In addition to designating military and government individuals, at the end of June, the EU implemented sanctions targeting certain sectors of the Belarus economy known to benefit the government including potash, tobacco, and petroleum.
The new sanctions also target access of the Belarusian government to EU capital markets and prohibit providing insurance and re-insurance to the Belarusian government and Belarusian public bodies and agencies. Finally, the EU sanctions prohibit the export of technology for use in monitoring or interception by Belarusian authorities of communications, and prohibit export of dual use goods to specified persons or for military use.

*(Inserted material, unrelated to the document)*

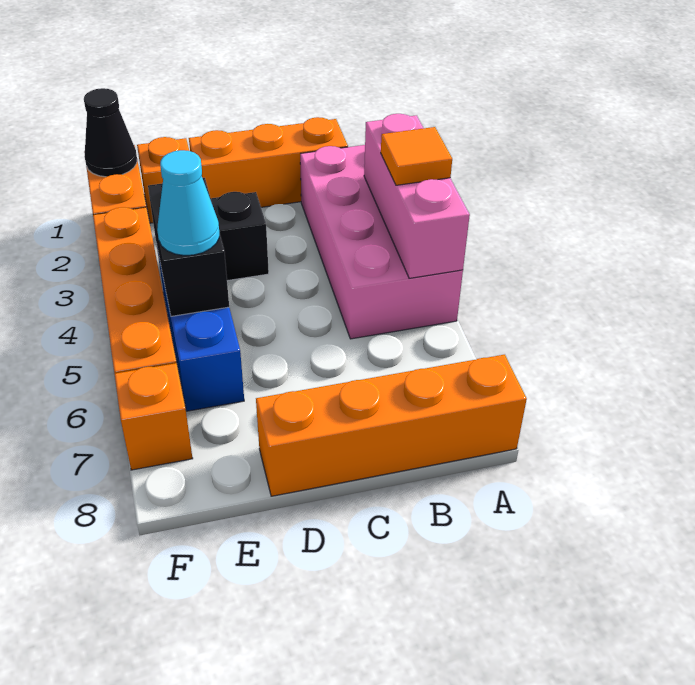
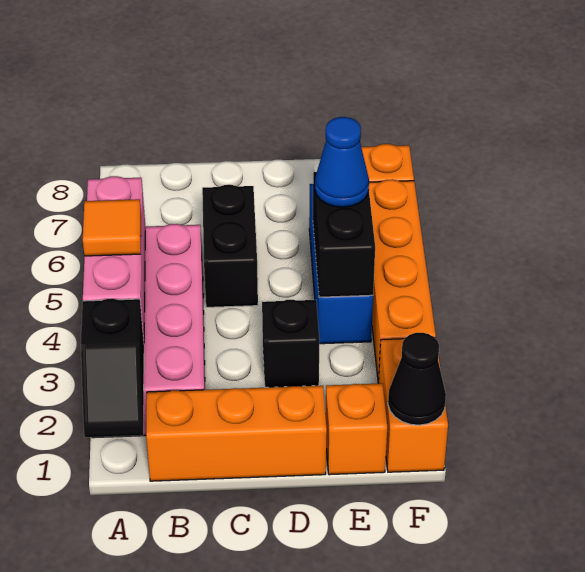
none -> black 1x2 slope [81,299,144,437]
orange 1x4 brick [256,355,527,496] -> none
none -> black 1x2 brick [202,185,258,307]
cyan 1x1 cone [157,150,219,255] -> blue 1x1 cone [315,117,369,207]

The UK has stated that it will impose similar sanctions, but it is not clear when this will happen. Most recently, OFSI issued a General Licence permitting air carriers or aircraft operators to make payments directly or via a relevant institution or Eurocontrol to Belaeronavigatsia for air traffic services provided in an emergency situation. Both the US and UK impose also list-based sanctions against members of the Belarussian government and military involved in human rights abuses and connected to the government. For example, the US reimposed sanctions (which had previously been lifted by general license) on state-owned oil companies. Other listed persons include a tyre company, paint manufacturer and fertilizer plant – similarly demonstrating a focus on industries or companies which benefit the state.
Since October 2020, the EU has progressively imposed restrictive measures against Belarus. The measures have been adopted in response to the fraudulent nature of the August 2020 presidential elections in the country, and the intimidation and violent repression of peaceful protesters, opposition members and journalists. A total of 166 persons and 15 entities are currently subject to restrictive measures, which comprise an asset freeze applicable to both individuals and entities, and travel ban on individuals.